WHAT THE TASK ASKS. From the line with "index tip: (193, 97)" down to the final line of the records below, retype everything exactly and leave out the rest.

DATA PROVIDED.
□ □ □ □ □
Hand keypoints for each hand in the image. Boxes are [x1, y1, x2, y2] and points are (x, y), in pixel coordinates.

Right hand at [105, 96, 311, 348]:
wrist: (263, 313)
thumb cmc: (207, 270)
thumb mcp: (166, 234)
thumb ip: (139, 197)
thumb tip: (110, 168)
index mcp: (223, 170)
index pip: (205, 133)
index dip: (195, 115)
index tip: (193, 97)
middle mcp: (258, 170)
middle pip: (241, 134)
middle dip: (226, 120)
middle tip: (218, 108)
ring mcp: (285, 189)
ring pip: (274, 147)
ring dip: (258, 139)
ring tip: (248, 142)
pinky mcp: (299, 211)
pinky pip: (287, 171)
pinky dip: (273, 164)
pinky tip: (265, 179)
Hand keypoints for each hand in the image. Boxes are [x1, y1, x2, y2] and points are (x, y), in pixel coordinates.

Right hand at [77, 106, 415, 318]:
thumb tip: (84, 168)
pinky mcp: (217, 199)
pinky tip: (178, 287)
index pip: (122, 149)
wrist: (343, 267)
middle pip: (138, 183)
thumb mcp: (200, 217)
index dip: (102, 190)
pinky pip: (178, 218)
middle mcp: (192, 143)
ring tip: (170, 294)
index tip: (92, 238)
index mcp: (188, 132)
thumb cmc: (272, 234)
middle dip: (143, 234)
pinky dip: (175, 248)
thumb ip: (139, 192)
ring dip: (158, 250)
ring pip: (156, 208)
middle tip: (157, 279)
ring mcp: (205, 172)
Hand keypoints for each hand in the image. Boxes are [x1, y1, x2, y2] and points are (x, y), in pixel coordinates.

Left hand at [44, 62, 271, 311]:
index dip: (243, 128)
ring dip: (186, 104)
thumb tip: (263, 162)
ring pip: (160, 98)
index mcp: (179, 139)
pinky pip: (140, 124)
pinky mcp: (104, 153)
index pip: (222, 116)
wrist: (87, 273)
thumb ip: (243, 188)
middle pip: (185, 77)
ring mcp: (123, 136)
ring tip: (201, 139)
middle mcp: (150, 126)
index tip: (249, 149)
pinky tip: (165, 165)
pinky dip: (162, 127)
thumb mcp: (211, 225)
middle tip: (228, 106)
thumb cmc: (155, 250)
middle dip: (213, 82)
□ □ □ □ □
PROBLEM SOLUTION.
index tip: (193, 97)
middle mcp: (258, 170)
middle pip: (241, 134)
middle dip: (226, 120)
middle tip: (218, 108)
ring mcp: (285, 189)
ring pip: (274, 147)
ring dip: (258, 139)
ring tip: (248, 142)
pinky mcp: (299, 211)
pinky pip: (287, 171)
pinky dip: (273, 164)
pinky tip: (265, 179)
Hand keypoints for each hand in the image. Boxes are [x1, y1, x2, y2] and points are (x, y), in pixel coordinates.

Right hand at [77, 106, 415, 318]:
thumb tip: (84, 168)
pinky mcp: (217, 199)
pinky tip: (178, 287)
index pip: (122, 149)
wrist: (343, 267)
middle pip: (138, 183)
thumb mcp: (200, 217)
index dip: (102, 190)
pinky pip: (178, 218)
middle mcp: (192, 143)
ring tip: (170, 294)
index tip: (92, 238)
index mcp: (188, 132)
thumb cmc: (272, 234)
middle dip: (143, 234)
pinky dip: (175, 248)
thumb ip: (139, 192)
ring dip: (158, 250)
ring pip: (156, 208)
middle tip: (157, 279)
ring mcp: (205, 172)
Hand keypoints for each hand in the image. Boxes are [x1, y1, x2, y2] and points are (x, y), in pixel coordinates.

Left hand at [44, 62, 271, 311]:
index dip: (243, 128)
ring dip: (186, 104)
thumb tip: (263, 162)
ring pip: (160, 98)
index mcp: (179, 139)
pinky pip: (140, 124)
pinky mcp: (104, 153)
index pip: (222, 116)
wrist: (87, 273)
thumb ip: (243, 188)
middle pip: (185, 77)
ring mcp: (123, 136)
ring tip: (201, 139)
middle mcp: (150, 126)
index tip: (249, 149)
pinky tip: (165, 165)
pinky dip: (162, 127)
thumb mcp: (211, 225)
middle tip: (228, 106)
thumb cmc: (155, 250)
middle dip: (213, 82)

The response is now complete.